#### SUPPLIED TEXT:
______
You don't have to tell me if you think John isn't acting exactly like the real man himself would have, I know that. I'm not going to call John my 'perfect sunshine boy cinnamon roll' or dismiss the privilege he was raised on due to his father, I'm aware he was a real person who had his own personality, virtues and prejudices. I won't deny that while he was certainly a progressive thinking man for the time he grew up in he definitely still had racist thoughts and actions that were indicative of his upbringing. But I'm not on here to debate modern, real life politics, or get into arguments about whether he was a good abolitionist or not. At the end of the day, this is still a hobby for me, and I'm writing for fun.
Basically, don't take it too seriously. I'm a 21st century bisexual woman writing from the POV of an 18th century (likely gay) male soldier, the way I write him is obviously not going to be a perfect representation of who he was. I know he wasn't an amazing, perfect person, but I've still chosen to write a fictionalized version of him for my own entertainment. Please try to respect that; thank you.
______
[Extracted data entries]
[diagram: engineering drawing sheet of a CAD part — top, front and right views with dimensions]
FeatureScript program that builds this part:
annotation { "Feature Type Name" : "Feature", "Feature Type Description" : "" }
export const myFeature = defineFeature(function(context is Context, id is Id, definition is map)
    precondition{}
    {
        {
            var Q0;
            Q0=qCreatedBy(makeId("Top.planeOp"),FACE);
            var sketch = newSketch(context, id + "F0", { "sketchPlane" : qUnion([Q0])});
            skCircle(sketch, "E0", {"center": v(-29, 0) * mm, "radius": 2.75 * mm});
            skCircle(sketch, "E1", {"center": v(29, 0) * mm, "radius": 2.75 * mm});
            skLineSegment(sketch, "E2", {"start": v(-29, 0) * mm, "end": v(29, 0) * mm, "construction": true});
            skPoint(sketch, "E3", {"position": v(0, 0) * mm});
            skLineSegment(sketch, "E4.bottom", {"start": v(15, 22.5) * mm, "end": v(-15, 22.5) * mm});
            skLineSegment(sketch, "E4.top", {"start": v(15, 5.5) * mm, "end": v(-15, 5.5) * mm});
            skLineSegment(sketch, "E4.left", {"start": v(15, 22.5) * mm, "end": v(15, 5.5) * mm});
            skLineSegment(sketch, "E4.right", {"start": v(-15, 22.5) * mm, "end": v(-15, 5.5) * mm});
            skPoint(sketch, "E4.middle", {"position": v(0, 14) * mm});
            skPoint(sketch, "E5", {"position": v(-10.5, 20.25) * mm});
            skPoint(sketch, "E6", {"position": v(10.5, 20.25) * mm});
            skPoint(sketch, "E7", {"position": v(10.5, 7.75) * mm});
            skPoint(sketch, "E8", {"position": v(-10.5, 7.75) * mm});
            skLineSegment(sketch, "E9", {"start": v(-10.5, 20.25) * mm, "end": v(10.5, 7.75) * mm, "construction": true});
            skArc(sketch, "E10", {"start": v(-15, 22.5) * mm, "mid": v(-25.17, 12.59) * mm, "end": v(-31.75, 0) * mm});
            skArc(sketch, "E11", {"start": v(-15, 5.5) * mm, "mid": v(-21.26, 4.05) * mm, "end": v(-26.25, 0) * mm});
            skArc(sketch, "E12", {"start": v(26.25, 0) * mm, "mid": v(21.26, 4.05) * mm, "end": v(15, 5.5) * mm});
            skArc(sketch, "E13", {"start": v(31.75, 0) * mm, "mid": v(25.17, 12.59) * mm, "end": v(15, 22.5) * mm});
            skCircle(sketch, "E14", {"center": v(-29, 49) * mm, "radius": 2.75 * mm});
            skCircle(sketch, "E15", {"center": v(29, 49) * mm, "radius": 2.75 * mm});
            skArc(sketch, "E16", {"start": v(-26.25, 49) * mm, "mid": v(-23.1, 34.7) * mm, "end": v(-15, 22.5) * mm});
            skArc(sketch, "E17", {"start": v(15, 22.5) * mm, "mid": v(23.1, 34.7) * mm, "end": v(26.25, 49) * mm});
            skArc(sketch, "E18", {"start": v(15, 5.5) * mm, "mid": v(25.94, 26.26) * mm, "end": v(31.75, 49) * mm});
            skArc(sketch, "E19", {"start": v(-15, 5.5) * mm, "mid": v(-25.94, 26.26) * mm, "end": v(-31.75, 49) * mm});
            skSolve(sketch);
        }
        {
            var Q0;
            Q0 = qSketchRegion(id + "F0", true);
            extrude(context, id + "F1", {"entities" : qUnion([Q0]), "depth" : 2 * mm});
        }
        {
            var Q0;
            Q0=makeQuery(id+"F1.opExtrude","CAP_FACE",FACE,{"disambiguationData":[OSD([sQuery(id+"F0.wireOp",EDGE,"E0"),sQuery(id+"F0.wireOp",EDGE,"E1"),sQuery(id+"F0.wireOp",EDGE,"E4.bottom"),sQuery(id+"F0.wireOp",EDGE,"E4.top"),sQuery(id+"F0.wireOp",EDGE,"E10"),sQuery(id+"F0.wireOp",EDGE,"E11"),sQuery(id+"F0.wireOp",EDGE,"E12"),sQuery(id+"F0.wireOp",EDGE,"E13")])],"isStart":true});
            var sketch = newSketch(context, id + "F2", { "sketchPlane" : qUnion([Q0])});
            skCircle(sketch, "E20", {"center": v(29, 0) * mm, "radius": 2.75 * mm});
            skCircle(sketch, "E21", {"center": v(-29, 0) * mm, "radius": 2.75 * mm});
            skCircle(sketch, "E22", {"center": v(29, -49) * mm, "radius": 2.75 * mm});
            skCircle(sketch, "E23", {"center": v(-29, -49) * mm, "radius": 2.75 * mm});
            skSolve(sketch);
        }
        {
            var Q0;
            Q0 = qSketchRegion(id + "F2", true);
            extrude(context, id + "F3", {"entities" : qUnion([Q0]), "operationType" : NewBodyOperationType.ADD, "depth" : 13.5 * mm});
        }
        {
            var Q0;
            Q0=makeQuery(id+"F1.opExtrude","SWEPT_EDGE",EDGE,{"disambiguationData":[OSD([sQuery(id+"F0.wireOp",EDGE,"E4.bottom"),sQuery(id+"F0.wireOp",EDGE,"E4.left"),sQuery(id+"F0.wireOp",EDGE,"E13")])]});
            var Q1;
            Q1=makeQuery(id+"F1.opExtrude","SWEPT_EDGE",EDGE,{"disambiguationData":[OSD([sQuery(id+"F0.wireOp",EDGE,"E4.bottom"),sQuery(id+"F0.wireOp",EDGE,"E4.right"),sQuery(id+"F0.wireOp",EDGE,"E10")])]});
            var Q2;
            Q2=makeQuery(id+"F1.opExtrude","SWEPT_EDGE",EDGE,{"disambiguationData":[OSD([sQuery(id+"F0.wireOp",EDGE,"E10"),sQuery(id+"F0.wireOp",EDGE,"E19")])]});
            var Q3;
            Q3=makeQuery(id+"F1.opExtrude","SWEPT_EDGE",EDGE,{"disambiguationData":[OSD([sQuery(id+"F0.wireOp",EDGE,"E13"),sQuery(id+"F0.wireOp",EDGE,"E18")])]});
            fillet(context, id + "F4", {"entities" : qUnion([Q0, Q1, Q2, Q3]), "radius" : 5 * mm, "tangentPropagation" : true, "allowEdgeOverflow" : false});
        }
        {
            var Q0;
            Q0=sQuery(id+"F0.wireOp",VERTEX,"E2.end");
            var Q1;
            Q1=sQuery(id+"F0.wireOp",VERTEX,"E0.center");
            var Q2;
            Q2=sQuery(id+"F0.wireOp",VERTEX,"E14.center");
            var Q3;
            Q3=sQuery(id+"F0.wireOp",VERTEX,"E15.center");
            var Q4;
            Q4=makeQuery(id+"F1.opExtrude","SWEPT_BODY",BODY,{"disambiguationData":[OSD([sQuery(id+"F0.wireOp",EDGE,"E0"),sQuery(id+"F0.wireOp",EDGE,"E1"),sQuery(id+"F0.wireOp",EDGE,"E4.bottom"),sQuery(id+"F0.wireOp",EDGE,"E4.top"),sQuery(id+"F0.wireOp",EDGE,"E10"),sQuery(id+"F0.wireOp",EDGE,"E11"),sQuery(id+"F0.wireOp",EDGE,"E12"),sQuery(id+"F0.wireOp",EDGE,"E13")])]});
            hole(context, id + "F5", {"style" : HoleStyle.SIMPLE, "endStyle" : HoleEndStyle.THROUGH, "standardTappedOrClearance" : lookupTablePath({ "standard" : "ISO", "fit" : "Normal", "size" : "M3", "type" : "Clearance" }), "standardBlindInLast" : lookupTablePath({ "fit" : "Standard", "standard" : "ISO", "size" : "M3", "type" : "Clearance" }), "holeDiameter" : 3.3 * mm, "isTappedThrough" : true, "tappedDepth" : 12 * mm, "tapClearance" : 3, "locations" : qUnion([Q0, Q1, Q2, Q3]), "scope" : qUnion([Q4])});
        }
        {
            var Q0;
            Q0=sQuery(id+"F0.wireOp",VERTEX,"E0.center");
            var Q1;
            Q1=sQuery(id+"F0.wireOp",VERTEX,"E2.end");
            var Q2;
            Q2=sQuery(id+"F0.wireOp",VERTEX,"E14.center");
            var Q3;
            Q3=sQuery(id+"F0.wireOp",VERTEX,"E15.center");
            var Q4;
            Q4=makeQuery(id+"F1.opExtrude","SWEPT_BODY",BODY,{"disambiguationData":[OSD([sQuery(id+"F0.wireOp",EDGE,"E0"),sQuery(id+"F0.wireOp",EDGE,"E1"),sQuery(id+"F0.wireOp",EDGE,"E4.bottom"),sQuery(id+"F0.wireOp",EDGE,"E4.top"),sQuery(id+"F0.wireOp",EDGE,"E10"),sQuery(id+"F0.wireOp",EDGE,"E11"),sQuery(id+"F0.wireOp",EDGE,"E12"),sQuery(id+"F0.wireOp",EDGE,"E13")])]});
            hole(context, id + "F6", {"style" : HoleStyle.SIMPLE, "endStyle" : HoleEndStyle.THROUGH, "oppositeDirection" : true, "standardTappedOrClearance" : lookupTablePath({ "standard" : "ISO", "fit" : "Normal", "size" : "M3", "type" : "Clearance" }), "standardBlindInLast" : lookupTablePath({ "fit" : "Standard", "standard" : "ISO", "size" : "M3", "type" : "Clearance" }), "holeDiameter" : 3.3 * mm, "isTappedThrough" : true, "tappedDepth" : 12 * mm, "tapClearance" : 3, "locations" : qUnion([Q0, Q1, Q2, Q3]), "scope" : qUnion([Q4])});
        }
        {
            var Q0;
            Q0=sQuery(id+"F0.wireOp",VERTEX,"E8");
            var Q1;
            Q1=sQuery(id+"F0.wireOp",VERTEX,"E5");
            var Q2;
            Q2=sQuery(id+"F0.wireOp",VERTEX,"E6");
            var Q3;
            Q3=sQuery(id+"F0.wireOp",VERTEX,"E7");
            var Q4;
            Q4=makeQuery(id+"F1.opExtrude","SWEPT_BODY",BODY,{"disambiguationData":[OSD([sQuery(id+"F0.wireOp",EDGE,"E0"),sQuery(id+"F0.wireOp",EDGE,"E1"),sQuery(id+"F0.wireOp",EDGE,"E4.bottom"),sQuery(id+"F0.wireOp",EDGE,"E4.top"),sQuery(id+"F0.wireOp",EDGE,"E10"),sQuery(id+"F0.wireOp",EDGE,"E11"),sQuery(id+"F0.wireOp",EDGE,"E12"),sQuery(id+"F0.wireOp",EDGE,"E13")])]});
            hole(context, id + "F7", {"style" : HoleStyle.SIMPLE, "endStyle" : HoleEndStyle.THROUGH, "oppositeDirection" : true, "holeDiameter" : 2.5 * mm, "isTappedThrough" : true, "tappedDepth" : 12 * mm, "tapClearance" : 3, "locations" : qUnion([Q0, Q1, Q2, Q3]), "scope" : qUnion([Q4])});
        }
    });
______
#### TASK REQUIREMENTS:
1: In the rows, start at the first line and stop after the line containing "v(-21.26, 4.05) *". Rename "Q0" to "topPlane" throughout those lines and give them again with nothing else changed.
2: Go on with the note about writing a fictionalized John from where it stops.

#### THE ANSWERS:
1:
[diagram: engineering drawing sheet of a CAD part — top, front and right views with dimensions]
FeatureScript program that builds this part:
annotation { "Feature Type Name" : "Feature", "Feature Type Description" : "" }
export const myFeature = defineFeature(function(context is Context, id is Id, definition is map)
    precondition{}
    {
        {
            var topPlane;
            topPlane=qCreatedBy(makeId("Top.planeOp"),FACE);
            var sketch = newSketch(context, id + "F0", { "sketchPlane" : qUnion([topPlane])});
            skCircle(sketch, "E0", {"center": v(-29, 0) * mm, "radius": 2.75 * mm});
            skCircle(sketch, "E1", {"center": v(29, 0) * mm, "radius": 2.75 * mm});
            skLineSegment(sketch, "E2", {"start": v(-29, 0) * mm, "end": v(29, 0) * mm, "construction": true});
            skPoint(sketch, "E3", {"position": v(0, 0) * mm});
            skLineSegment(sketch, "E4.bottom", {"start": v(15, 22.5) * mm, "end": v(-15, 22.5) * mm});
            skLineSegment(sketch, "E4.top", {"start": v(15, 5.5) * mm, "end": v(-15, 5.5) * mm});
            skLineSegment(sketch, "E4.left", {"start": v(15, 22.5) * mm, "end": v(15, 5.5) * mm});
            skLineSegment(sketch, "E4.right", {"start": v(-15, 22.5) * mm, "end": v(-15, 5.5) * mm});
            skPoint(sketch, "E4.middle", {"position": v(0, 14) * mm});
            skPoint(sketch, "E5", {"position": v(-10.5, 20.25) * mm});
            skPoint(sketch, "E6", {"position": v(10.5, 20.25) * mm});
            skPoint(sketch, "E7", {"position": v(10.5, 7.75) * mm});
            skPoint(sketch, "E8", {"position": v(-10.5, 7.75) * mm});
            skLineSegment(sketch, "E9", {"start": v(-10.5, 20.25) * mm, "end": v(10.5, 7.75) * mm, "construction": true});
            skArc(sketch, "E10", {"start": v(-15, 22.5) * mm, "mid": v(-25.17, 12.59) * mm, "end": v(-31.75, 0) * mm});
            skArc(sketch, "E11", {"start": v(-15, 5.5) * mm, "mid": v(-21.26, 4.05) * mm, "end": v(-26.25, 0) * mm});

2:
Mun Stuff
Name: Luna Gender: Female (She/Her or They/Them) D.o.B: July 23rd, 1996 Age: 24 Nationality: Canadian Sexuality: Bisexual Timezone: Eastern Time (US & Canada) Activity: Daily BIOGRAPHY (SORT OF)
Hello, there! You can call me Luna! I've been interested in writing ever since I first got the internet when I was 14 and discovered FanFiction.Net and now I'm an aspiring author and Roleplay enthusiast. If you include acting/talking out DnD like games with friends then I've been 'roleplaying' since the fifth grade, but I like to think there's always room for improvement. If you ever want to chat I'd love to make a new friend or plot out a roleplay, so don't be afraid to shoot me an ask or send me a private message. Just because my muse can be a jackass doesn't mean I am! I’m a huge advocate for mental health, and if you ever need someone to talk to, please don’t ever hesitate to reach out! Some of my hobbies including literature and writing (of course), digging into mythology from various cultures, practicing solitary eclectic paganism/new age spirituality, drinking tea, and collecting crystals/minerals.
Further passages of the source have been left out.